▸ Required action: From the listing below, copy only the lines running from the line that contains "The Company’s DMB" to the line that contains "In July 2010, the", both included.

▸ Provided data:
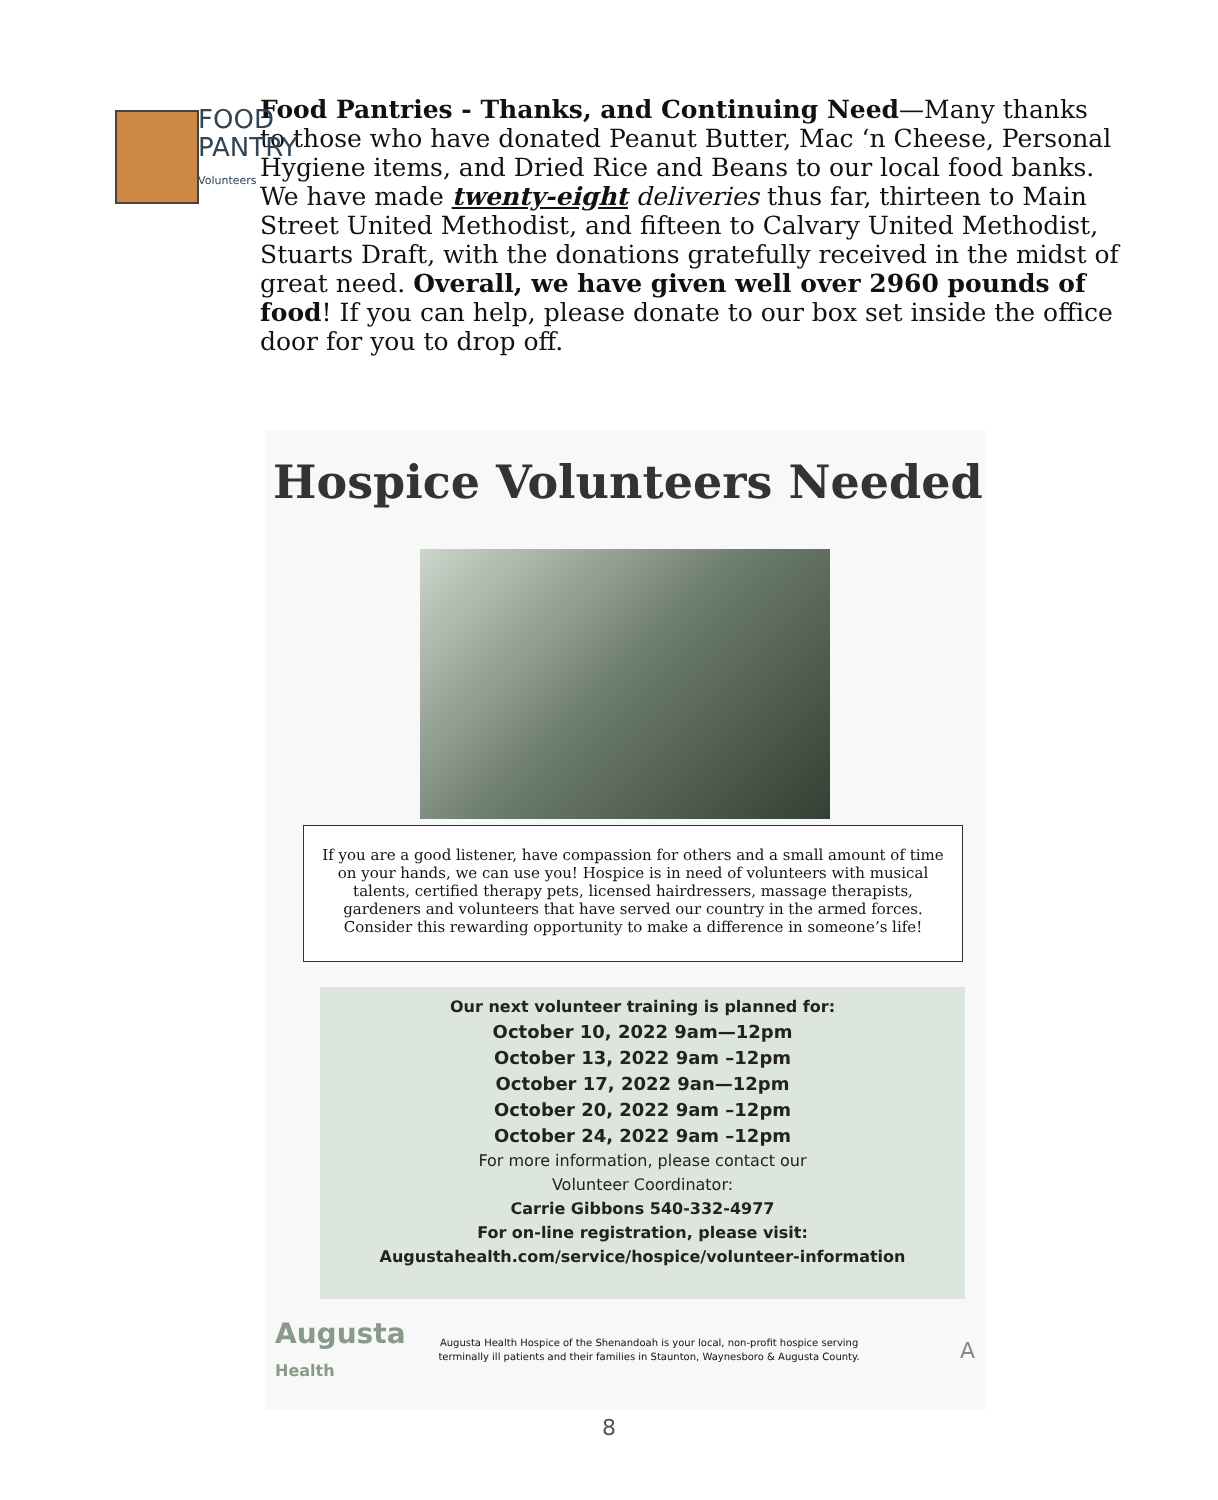FOOD
PANTRY
Volunteers
Food Pantries - Thanks, and Continuing Need—Many thanks to those who have donated Peanut Butter, Mac ‘n Cheese, Personal Hygiene items, and Dried Rice and Beans to our local food banks. We have made twenty-eight deliveries thus far, thirteen to Main Street United Methodist, and fifteen to Calvary United Methodist, Stuarts Draft, with the donations gratefully received in the midst of great need. Overall, we have given well over 2960 pounds of food! If you can help, please donate to our box set inside the office door for you to drop off.
Hospice Volunteers Needed
If you are a good listener, have compassion for others and a small amount of time on your hands, we can use you! Hospice is in need of volunteers with musical talents, certified therapy pets, licensed hairdressers, massage therapists, gardeners and volunteers that have served our country in the armed forces. Consider this rewarding opportunity to make a difference in someone’s life!
Our next volunteer training is planned for:
October 10, 2022 9am—12pm
October 13, 2022 9am –12pm
October 17, 2022 9an—12pm
October 20, 2022 9am –12pm
October 24, 2022 9am –12pm
For more information, please contact our
Volunteer Coordinator:
Carrie Gibbons 540-332-4977
For on-line registration, please visit:
Augustahealth.com/service/hospice/volunteer-information
Augusta Health
Augusta Health Hospice of the Shenandoah is your local, non-profit hospice serving terminally ill patients and their families in Staunton, Waynesboro & Augusta County.
A
8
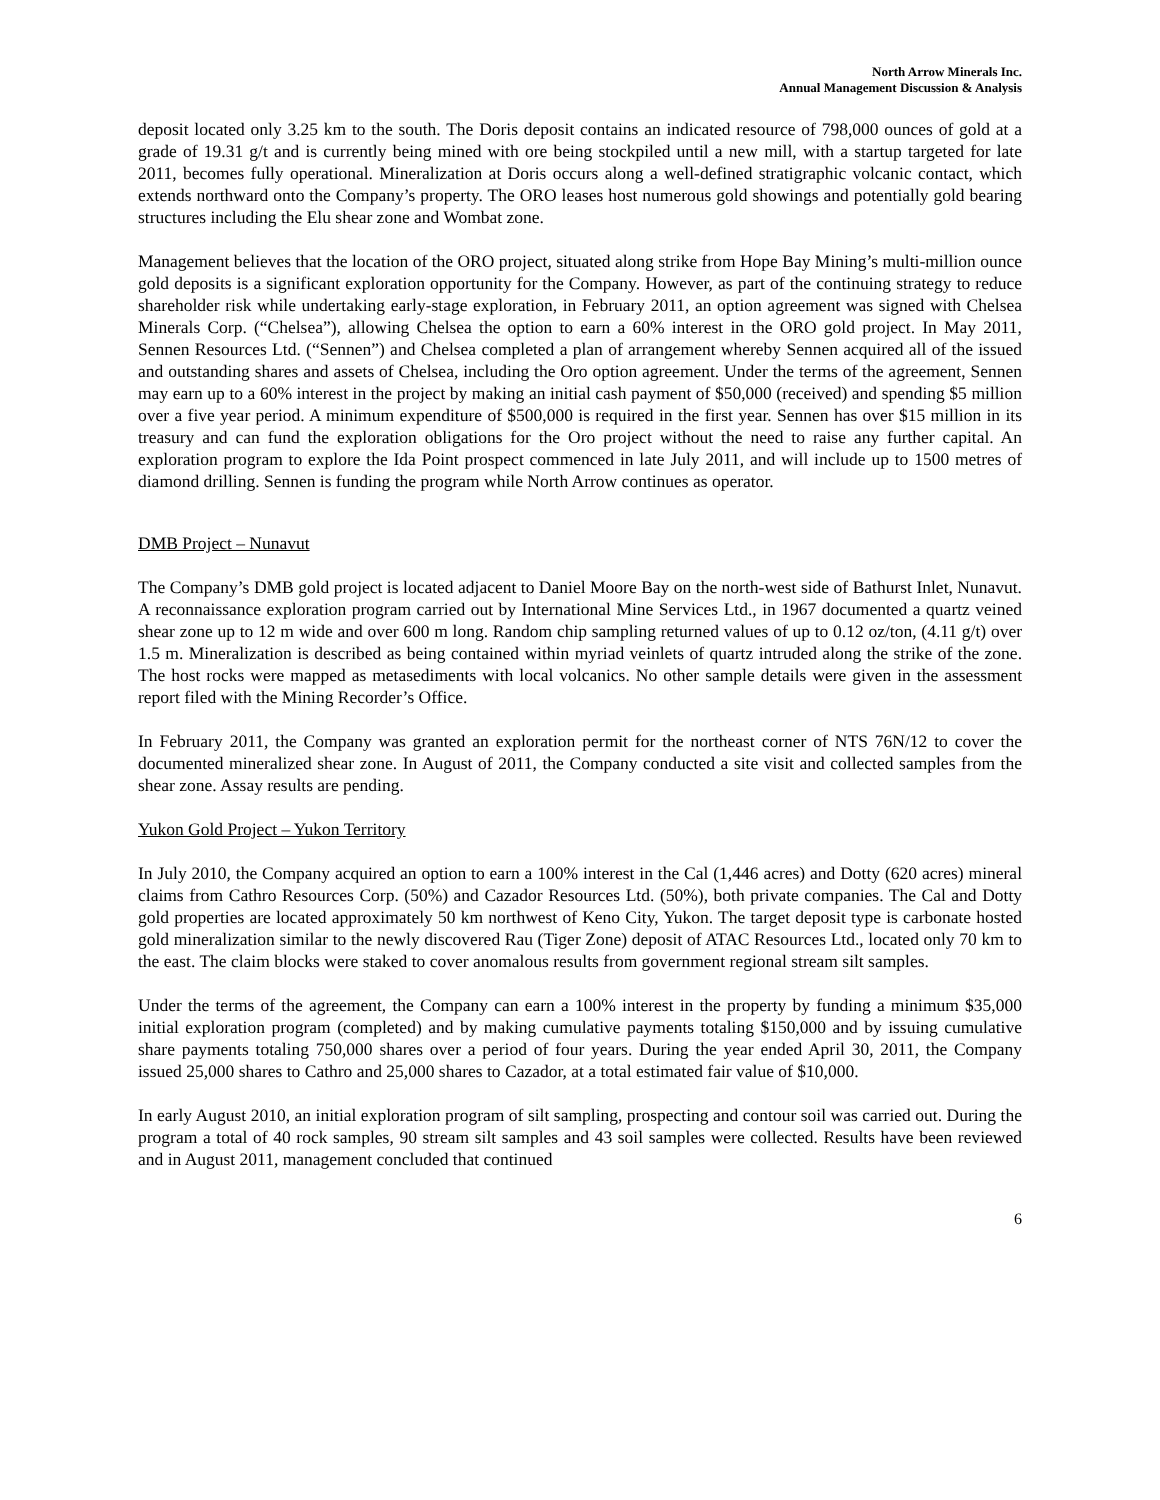North Arrow Minerals Inc.
Annual Management Discussion & Analysis
deposit located only 3.25 km to the south. The Doris deposit contains an indicated resource of 798,000 ounces of gold at a grade of 19.31 g/t and is currently being mined with ore being stockpiled until a new mill, with a startup targeted for late 2011, becomes fully operational. Mineralization at Doris occurs along a well-defined stratigraphic volcanic contact, which extends northward onto the Company’s property. The ORO leases host numerous gold showings and potentially gold bearing structures including the Elu shear zone and Wombat zone.
Management believes that the location of the ORO project, situated along strike from Hope Bay Mining’s multi-million ounce gold deposits is a significant exploration opportunity for the Company. However, as part of the continuing strategy to reduce shareholder risk while undertaking early-stage exploration, in February 2011, an option agreement was signed with Chelsea Minerals Corp. (“Chelsea”), allowing Chelsea the option to earn a 60% interest in the ORO gold project. In May 2011, Sennen Resources Ltd. (“Sennen”) and Chelsea completed a plan of arrangement whereby Sennen acquired all of the issued and outstanding shares and assets of Chelsea, including the Oro option agreement. Under the terms of the agreement, Sennen may earn up to a 60% interest in the project by making an initial cash payment of $50,000 (received) and spending $5 million over a five year period. A minimum expenditure of $500,000 is required in the first year. Sennen has over $15 million in its treasury and can fund the exploration obligations for the Oro project without the need to raise any further capital. An exploration program to explore the Ida Point prospect commenced in late July 2011, and will include up to 1500 metres of diamond drilling. Sennen is funding the program while North Arrow continues as operator.
DMB Project – Nunavut
The Company’s DMB gold project is located adjacent to Daniel Moore Bay on the north-west side of Bathurst Inlet, Nunavut. A reconnaissance exploration program carried out by International Mine Services Ltd., in 1967 documented a quartz veined shear zone up to 12 m wide and over 600 m long. Random chip sampling returned values of up to 0.12 oz/ton, (4.11 g/t) over 1.5 m. Mineralization is described as being contained within myriad veinlets of quartz intruded along the strike of the zone. The host rocks were mapped as metasediments with local volcanics. No other sample details were given in the assessment report filed with the Mining Recorder’s Office.
In February 2011, the Company was granted an exploration permit for the northeast corner of NTS 76N/12 to cover the documented mineralized shear zone. In August of 2011, the Company conducted a site visit and collected samples from the shear zone. Assay results are pending.
Yukon Gold Project – Yukon Territory
In July 2010, the Company acquired an option to earn a 100% interest in the Cal (1,446 acres) and Dotty (620 acres) mineral claims from Cathro Resources Corp. (50%) and Cazador Resources Ltd. (50%), both private companies. The Cal and Dotty gold properties are located approximately 50 km northwest of Keno City, Yukon. The target deposit type is carbonate hosted gold mineralization similar to the newly discovered Rau (Tiger Zone) deposit of ATAC Resources Ltd., located only 70 km to the east. The claim blocks were staked to cover anomalous results from government regional stream silt samples.
Under the terms of the agreement, the Company can earn a 100% interest in the property by funding a minimum $35,000 initial exploration program (completed) and by making cumulative payments totaling $150,000 and by issuing cumulative share payments totaling 750,000 shares over a period of four years. During the year ended April 30, 2011, the Company issued 25,000 shares to Cathro and 25,000 shares to Cazador, at a total estimated fair value of $10,000.
In early August 2010, an initial exploration program of silt sampling, prospecting and contour soil was carried out. During the program a total of 40 rock samples, 90 stream silt samples and 43 soil samples were collected. Results have been reviewed and in August 2011, management concluded that continued
6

▸ Solution to the problem:
The Company’s DMB gold project is located adjacent to Daniel Moore Bay on the north-west side of Bathurst Inlet, Nunavut. A reconnaissance exploration program carried out by International Mine Services Ltd., in 1967 documented a quartz veined shear zone up to 12 m wide and over 600 m long. Random chip sampling returned values of up to 0.12 oz/ton, (4.11 g/t) over 1.5 m. Mineralization is described as being contained within myriad veinlets of quartz intruded along the strike of the zone. The host rocks were mapped as metasediments with local volcanics. No other sample details were given in the assessment report filed with the Mining Recorder’s Office.
In February 2011, the Company was granted an exploration permit for the northeast corner of NTS 76N/12 to cover the documented mineralized shear zone. In August of 2011, the Company conducted a site visit and collected samples from the shear zone. Assay results are pending.
Yukon Gold Project – Yukon Territory
In July 2010, the Company acquired an option to earn a 100% interest in the Cal (1,446 acres) and Dotty (620 acres) mineral claims from Cathro Resources Corp. (50%) and Cazador Resources Ltd. (50%), both private companies. The Cal and Dotty gold properties are located approximately 50 km northwest of Keno City, Yukon. The target deposit type is carbonate hosted gold mineralization similar to the newly discovered Rau (Tiger Zone) deposit of ATAC Resources Ltd., located only 70 km to the east. The claim blocks were staked to cover anomalous results from government regional stream silt samples.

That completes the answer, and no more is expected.